Ross Ulbricht NFT Auction Won by FreeRossDAO

The NFT auction for Ross Ulbricht’s artworks fetched over $6 million at auction, with the winners being FreeRossDAO, the group set up purely to win the collection. The DAO raised over $11 million and won the auction easily, with most of the proceeds going to the campaign to free Ross.

When Making a Mint Doesn’t Make You a Mint

Leading NFT marketplace OpenSea this week revealed that only 1 in 4 NFTs purchased during minting lead to a profit, exploding the myth that NFTs are a route to an easy fortune. However, this was compared with 65% of NFTs traded in the secondary markets providing their owners with a profit, so there is some solace after all.

Ubisoft Quartz Not Exactly a Gem

Ubisoft’s announcement of its new NFT platform Ubisoft Quartz has gone down so badly that the company has removed the announcement video from some regional YouTube channels. Ubisoft announced the tie in with Tezos on Tuesday, but gamers accused Ubisoft of squeezing every last cent out of the Ghost Recon franchise rather than creating something new and improving existing games and plagued the videos with tens of thousands of dislikes.

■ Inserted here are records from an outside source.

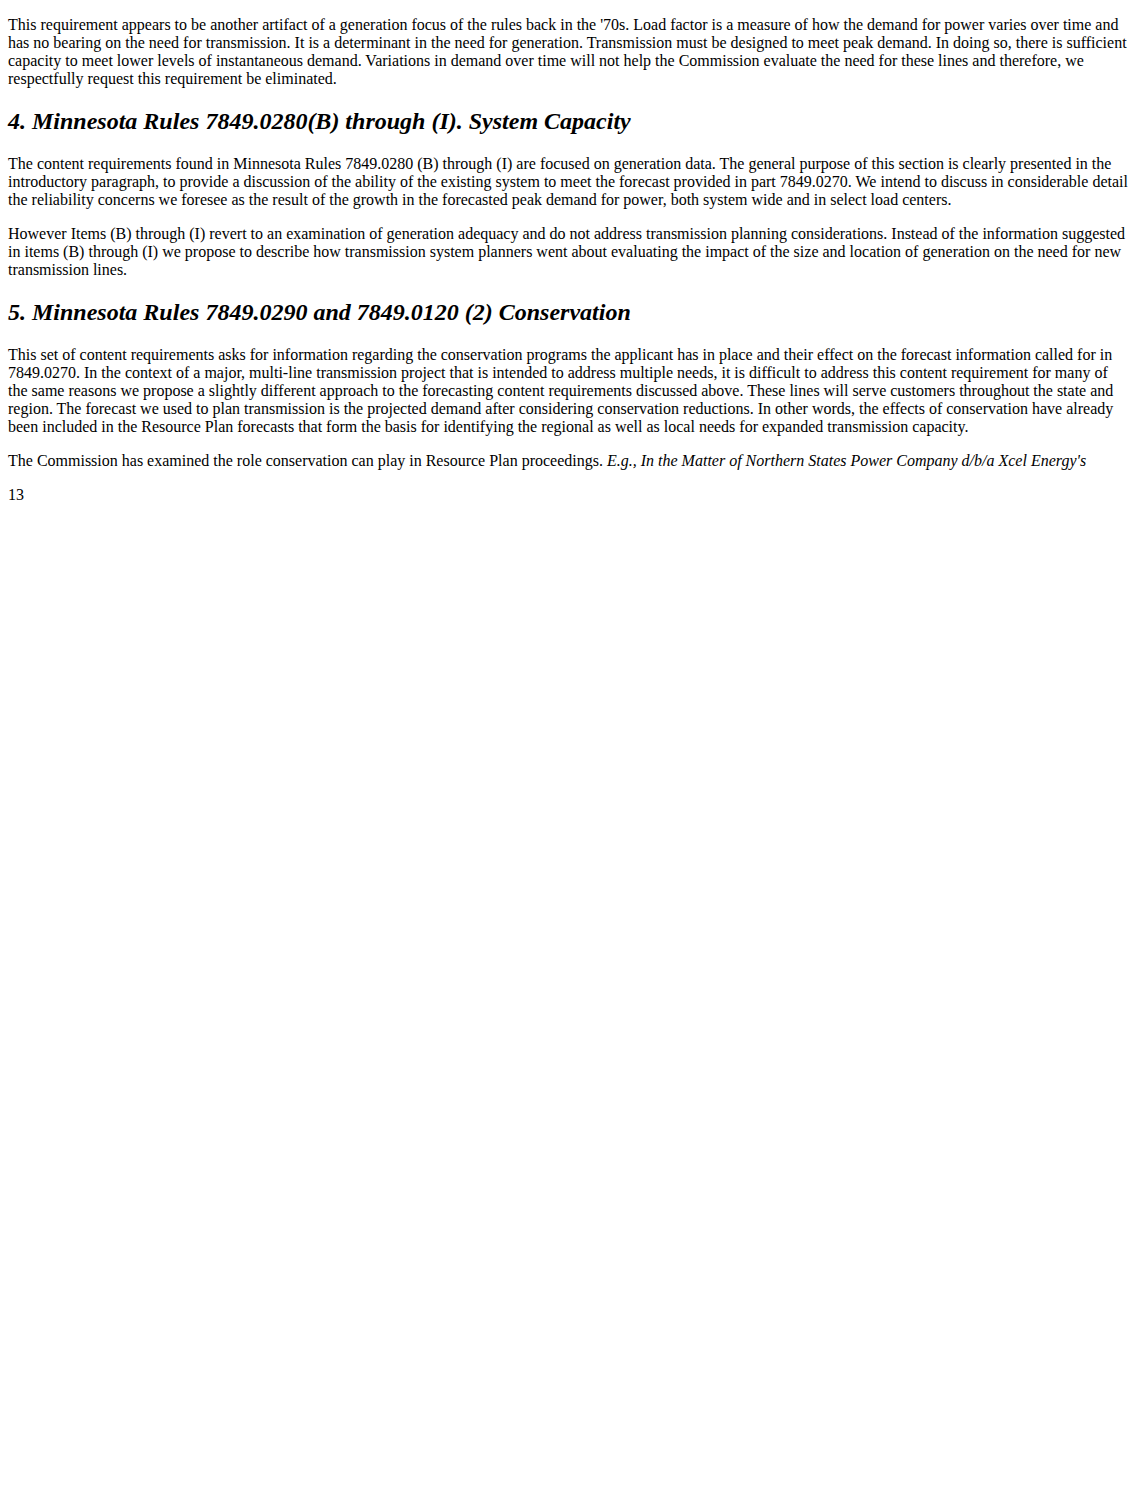This requirement appears to be another artifact of a generation focus of the rules back in the '70s. Load factor is a measure of how the demand for power varies over time and has no bearing on the need for transmission. It is a determinant in the need for generation. Transmission must be designed to meet peak demand. In doing so, there is sufficient capacity to meet lower levels of instantaneous demand. Variations in demand over time will not help the Commission evaluate the need for these lines and therefore, we respectfully request this requirement be eliminated.
4. Minnesota Rules 7849.0280(B) through (I). System Capacity
The content requirements found in Minnesota Rules 7849.0280 (B) through (I) are focused on generation data. The general purpose of this section is clearly presented in the introductory paragraph, to provide a discussion of the ability of the existing system to meet the forecast provided in part 7849.0270. We intend to discuss in considerable detail the reliability concerns we foresee as the result of the growth in the forecasted peak demand for power, both system wide and in select load centers.
However Items (B) through (I) revert to an examination of generation adequacy and do not address transmission planning considerations. Instead of the information suggested in items (B) through (I) we propose to describe how transmission system planners went about evaluating the impact of the size and location of generation on the need for new transmission lines.
5. Minnesota Rules 7849.0290 and 7849.0120 (2) Conservation
This set of content requirements asks for information regarding the conservation programs the applicant has in place and their effect on the forecast information called for in 7849.0270. In the context of a major, multi-line transmission project that is intended to address multiple needs, it is difficult to address this content requirement for many of the same reasons we propose a slightly different approach to the forecasting content requirements discussed above. These lines will serve customers throughout the state and region. The forecast we used to plan transmission is the projected demand after considering conservation reductions. In other words, the effects of conservation have already been included in the Resource Plan forecasts that form the basis for identifying the regional as well as local needs for expanded transmission capacity.
The Commission has examined the role conservation can play in Resource Plan proceedings. E.g., In the Matter of Northern States Power Company d/b/a Xcel Energy's
13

Gone are the days when a buzzword was all you needed to get by.

Jimmy Wales to Auction the “Birth of Wikipedia” as an NFT

Wikipedia founder Jimmy Wales is to sell what he says is the first-ever Wikipedia edit as an NFT. According to Christie’s, which is hosting the auction, the buyer will win a “digital sculpture comprised of ‘Hello, World’ wiki database files, perl cgi-script, digital rendering, url to live website” hosted at editthisnft.com, with a separate auction for the physical Strawberry iMac that Wales used at the time of Wikipedia’s launch.

Some Wikipedians aren’t happy, questioning the merits of the enterprise, but if it stops Wikipedia begging for money every few months then it can only be a good thing.

Shots Fired Between Quentin Tarantino and Miramax

Quentin Tarantino has called Miramax’s efforts to stop him auctioning off unproduced bits of the script for Pulp Fiction as NFTs as “offensively meritless” in his attempt to get the suit thrown out. Tarantino says he owns the rights to the script and is planning to auction them off as NFTs, but Miramax has said that in fact it owns anything and everything to do with Pulp Fiction and has sued the director to prevent him going ahead with it and, basically, getting there before them.